> [Work item]:
Can you repeat the lines below word for word, beginning with the first line and stopping after the one that contains "centenas (de 100"? Leave the pictures out.

> [Entries provided]:
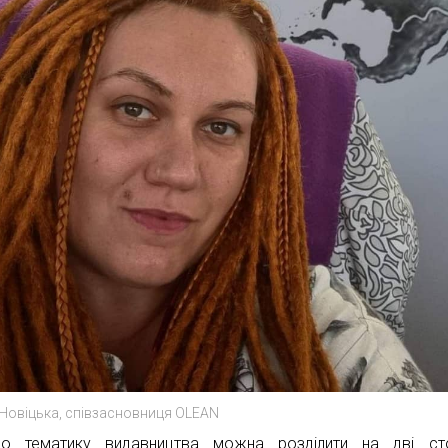
Новіцька, співзасновниця OLEAN
о тематику видавництва можна розділити на дві сто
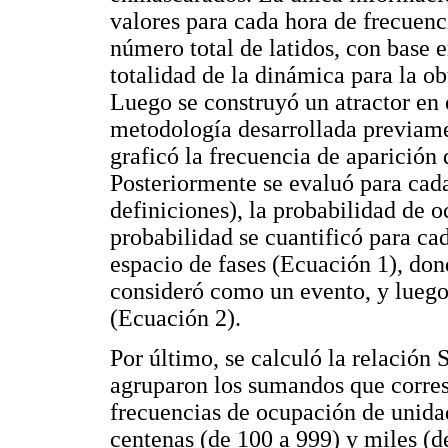
valores para cada hora de frecuen
número total de latidos, con base e
totalidad de la dinámica para la o
Luego se construyó un atractor en 
metodología desarrollada previame
graficó la frecuencia de aparición
Posteriormente se evaluó para cad
definiciones), la probabilidad de o
probabilidad se cuantificó para cad
espacio de fases (Ecuación 1), don
consideró como un evento, y luego 
(Ecuación 2).
Por último, se calculó la relación 
agruparon los sumandos que corres
frecuencias de ocupación de unidad
centenas (de 100 a 999) y miles (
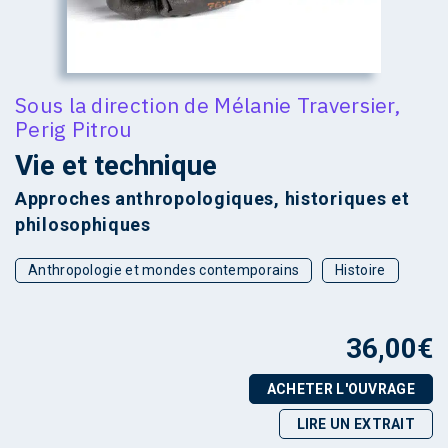
Sous la direction de
Mélanie Traversier
,
Perig Pitrou
Vie et technique
Approches anthropologiques, historiques et
philosophiques
Anthropologie et mondes contemporains
Histoire
36,00
€
ACHETER L'OUVRAGE
LIRE UN EXTRAIT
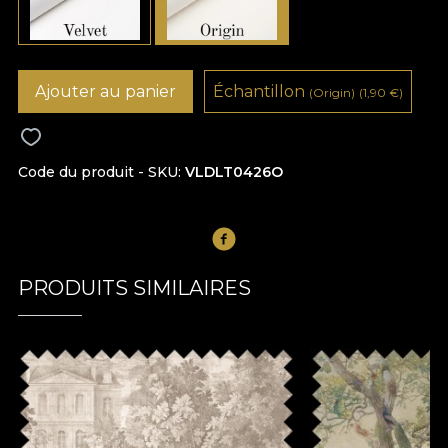
Ajouter au panier
Échantillon
(Origin)
(1,90
€
)
Code du produit - SKU
VLDLT0426O
PRODUITS SIMILAIRES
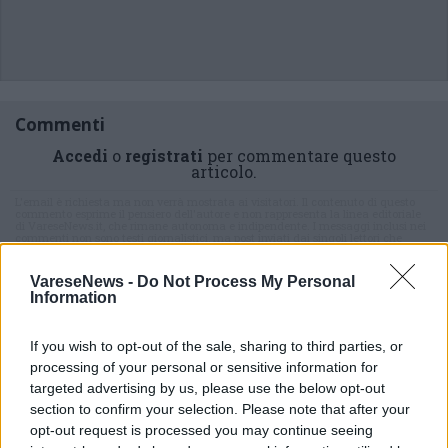
Commenti
Accedi
o
registrati
per commentare questo
articolo.
L'email è richiesta ma non verrà mostrata ai visitatori. Il contenuto di questo
commento esprime il pensiero dell'autore e non rappresenta la linea editoriale
di VareseNews.it, che rimane autonoma e indipendente. I messaggi inclusi nei
commenti non sono testi giornalistici, ma post inviati dai singoli lettori che
possono essere automaticamente pubblicati senza filtro preventivo. I commenti
che includano uno o più link a siti esterni verranno rimossi in automatico dal
sistema.
VareseNews -
Do Not Process My Personal
Information
If you wish to opt-out of the sale, sharing to third parties, or
processing of your personal or sensitive information for
targeted advertising by us, please use the below opt-out
section to confirm your selection. Please note that after your
opt-out request is processed you may continue seeing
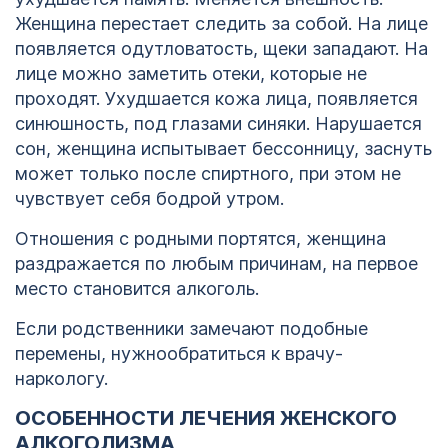
Женщина перестает следить за собой. На лице
появляется одутловатость, щеки западают. На
лице можно заметить отеки, которые не
проходят. Ухудшается кожа лица, появляется
синюшность, под глазами синяки. Нарушается
сон, женщина испытывает бессонницу, заснуть
может только после спиртного, при этом не
чувствует себя бодрой утром.
Отношения с родными портятся, женщина
раздражается по любым причинам, на первое
место становится алкоголь.
Если родственники замечают подобные
перемены, нужнообратиться к врачу-
1
наркологу.
123
ОСОБЕННОСТИ ЛЕЧЕНИЯ ЖЕНСКОГО
АЛКОГОЛИЗМА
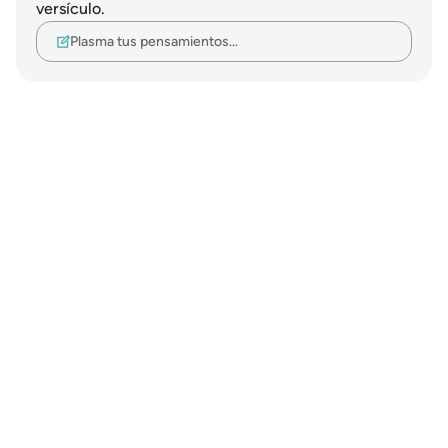
versículo.
Plasma tus pensamientos…
Notes
placeholders
close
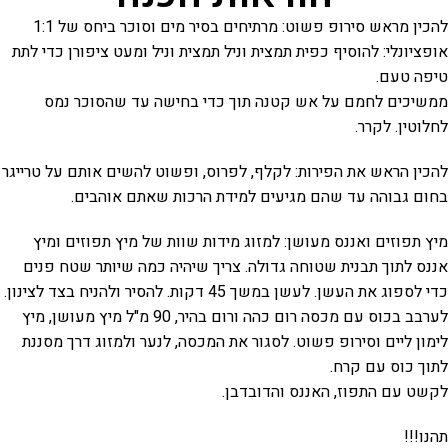
להכין מראש סירופ פשוט: מרתיחים בסיר מים וסוכר ביחס של 1:1
אופציונלי: להוסיף כפית תמצית וניל תמצית וניל ומעט ציפורן כדי לתת
טיפה טעם.
ממשיכים לחמם על אש קטנה תוך כדי בחישה עד שהסוכר נמס
לחלוטין. לקרר.
להכין הראש את הפירות: לקלף, לפרוס, ופשוט להשים אותם על טרייגר
בחום גבוהה עד שהם מגיעים למידת הרכות שאתם אוהבים.
מיץ תפוזים ואננס מעושן: למזוג מידות שוות של מיץ תפוזים ומיץ
אננס לתוך תבנית שטוחה גדולה. צריך שיהיה כמה שיותר שטח פנים
כדי לספוג את העשן. לעשן במשך 45 דקות. להסיר ולהניח בצד לצינון.
לערבב בכוס עם מכסה רום כהה ורום בהיר, 90 מ"ל מיץ מעושן, מיץ
לימון ליים וסירופ פשוט. לסגור את המכסה, לנער ולמזוג דרך מסננת
לתוך כוס עם קרח.
לקשט עם התפוז, האננס והדובדבן.
תהנו!!!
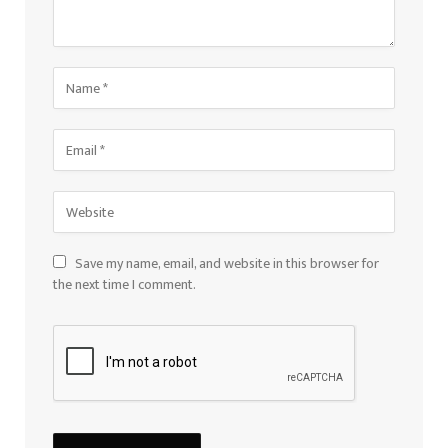
Save my name, email, and website in this browser for
the next time I comment.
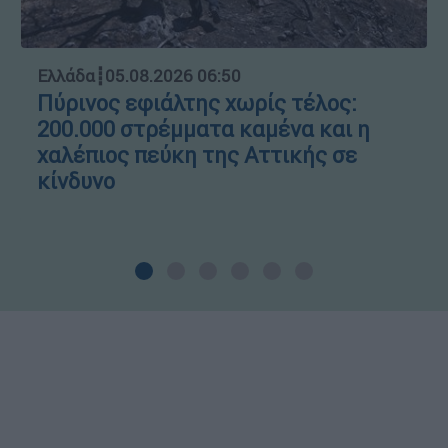
Ελλάδα
┋
05.08.2026 06:50
Πύρινος εφιάλτης χωρίς τέλος:
200.000 στρέμματα καμένα και η
χαλέπιος πεύκη της Αττικής σε
κίνδυνο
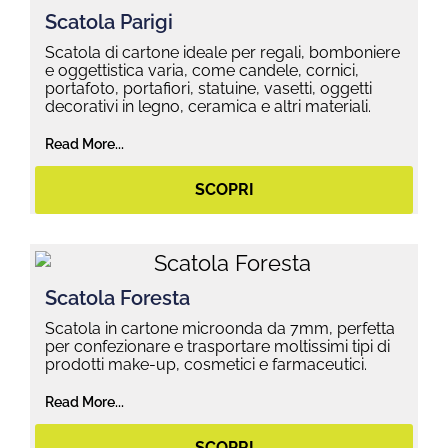
Scatola Parigi
Scatola di cartone ideale per regali, bomboniere
e oggettistica varia, come candele, cornici,
portafoto, portafiori, statuine, vasetti, oggetti
decorativi in legno, ceramica e altri materiali.
Read More...
SCOPRI
Scatola Foresta
Scatola in cartone microonda da 7mm, perfetta
per confezionare e trasportare moltissimi tipi di
prodotti make-up, cosmetici e farmaceutici.
Read More...
SCOPRI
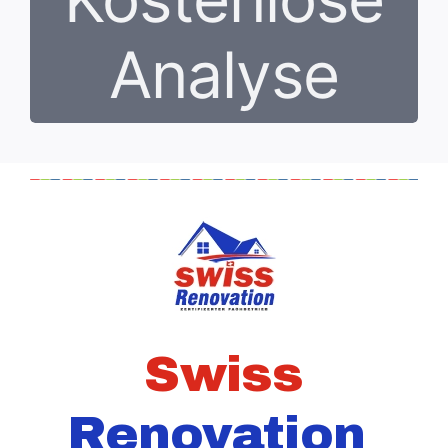
Analyse
Swiss
Renovation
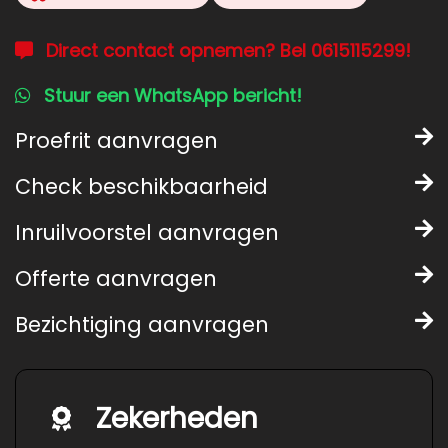
Direct contact opnemen? Bel 0615115299!
Stuur een WhatsApp bericht!
Proefrit aanvragen
Check beschikbaarheid
Inruilvoorstel aanvragen
Offerte aanvragen
Bezichtiging aanvragen
Zekerheden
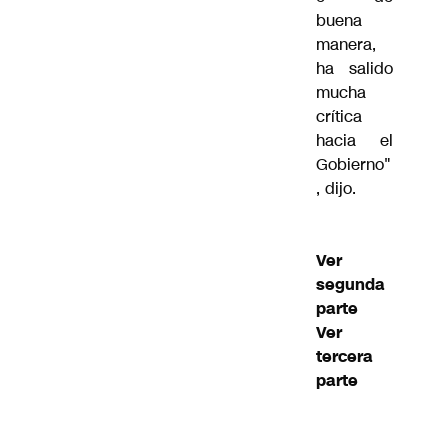
buena
manera,
ha salido
mucha
crítica
hacia el
Gobierno"
, dijo.
Ver
segunda
parte
Ver
tercera
parte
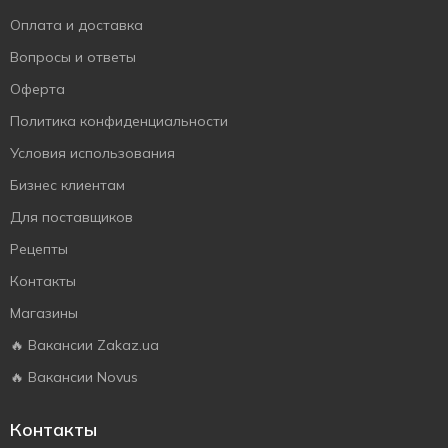
Оплата и доставка
Вопросы и ответы
Оферта
Политика конфиденциальности
Условия использования
Бизнес клиентам
Для поставщиков
Рецепты
Контакты
Магазины
🔥 Вакансии Zakaz.ua
🔥 Вакансии Novus
Контакты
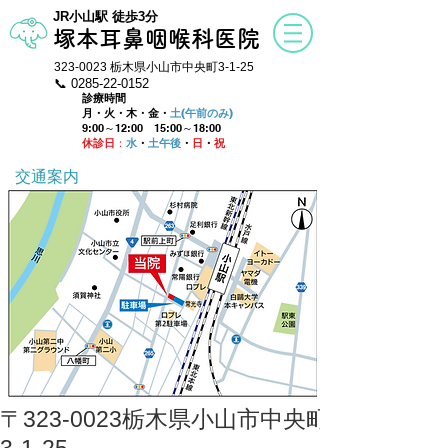
​JR小山駅 徒歩3分
塚本耳鼻咽喉科医院
323-0023
栃木県小山市中央町3-1-25
📞 0285-22
-
0152
診療時間
月・火・木・金・
土(午前のみ)
9:00～12:00
15:00～18:00
休診日
：
水
・
土午後
・
日
・
祝
​交通案内
〒323-0023栃木県小山市中央町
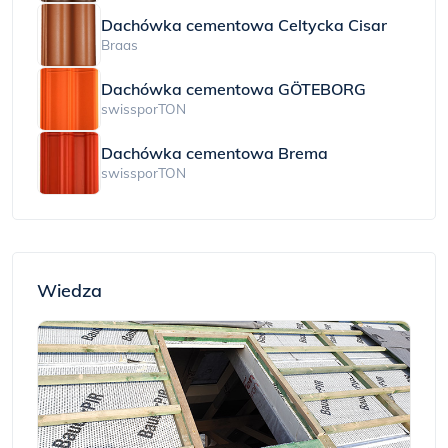
Dachówka cementowa Celtycka Cisar
Braas
Dachówka cementowa GÖTEBORG
swissporTON
Dachówka cementowa Brema
swissporTON
Wiedza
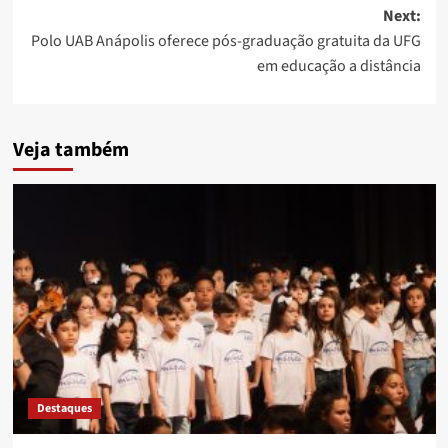
Next:
Polo UAB Anápolis oferece pós-graduação gratuita da UFG
em educação a distância
Veja também
Destaques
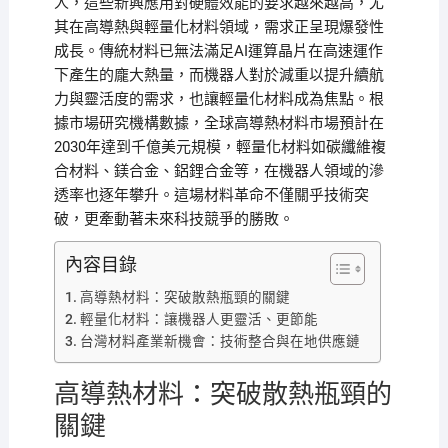
人，這些新興應用對硬體效能的要求越來越高，尤
其在高導熱與輕量化材料領域，需求正呈現爆發性
成長。傳統材料已無法滿足AI運算晶片在高速運作
下產生的龐大熱量，而機器人對於減重以提升續航
力與靈活度的需求，也讓輕量化材料成為焦點。根
據市場研究機構數據，全球高導熱材料市場預計在
2030年達到千億美元規模，輕量化材料如碳纖維複
合材料、鎂合金、鋁鋰合金等，在機器人領域的滲
透率也逐年攀升。這場材料革命不僅關乎技術突
破，更牽動著未來科技競爭的勝敗。
內容目錄
高導熱材料：突破散熱瓶頸的關鍵
輕量化材料：讓機器人更靈活、更節能
台灣材料產業新機會：技術整合與在地供應鏈
高導熱材料：突破散熱瓶頸的
關鍵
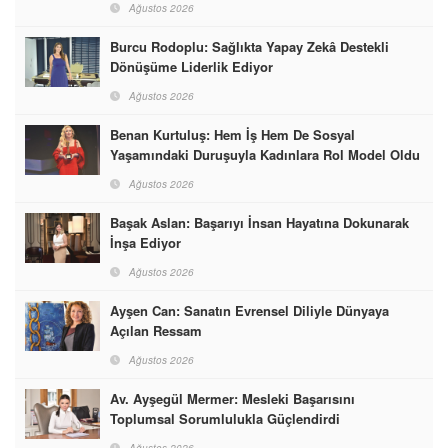
Ağustos 2026
Burcu Rodoplu: Sağlıkta Yapay Zekâ Destekli
Dönüşüme Liderlik Ediyor
Ağustos 2026
Benan Kurtuluş: Hem İş Hem De Sosyal
Yaşamındaki Duruşuyla Kadınlara Rol Model Oldu
Ağustos 2026
Başak Aslan: Başarıyı İnsan Hayatına Dokunarak
İnşa Ediyor
Ağustos 2026
Ayşen Can: Sanatın Evrensel Diliyle Dünyaya
Açılan Ressam
Ağustos 2026
Av. Ayşegül Mermer: Mesleki Başarısını
Toplumsal Sorumlulukla Güçlendirdi
Ağustos 2026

> [Response for this exercise]:
Новіцька, співзасновниця OLEAN
о тематику видавництва можна розділити на дві сто
valores para cada hora de frecuen
número total de latidos, con base e
totalidad de la dinámica para la o
Luego se construyó un atractor en 
metodología desarrollada previame
graficó la frecuencia de aparición
Posteriormente se evaluó para cad
definiciones), la probabilidad de o
probabilidad se cuantificó para cad
espacio de fases (Ecuación 1), don
consideró como un evento, y luego 
(Ecuación 2).
Por último, se calculó la relación 
agruparon los sumandos que corres
frecuencias de ocupación de unidad
centenas (de 100 a 999) y miles (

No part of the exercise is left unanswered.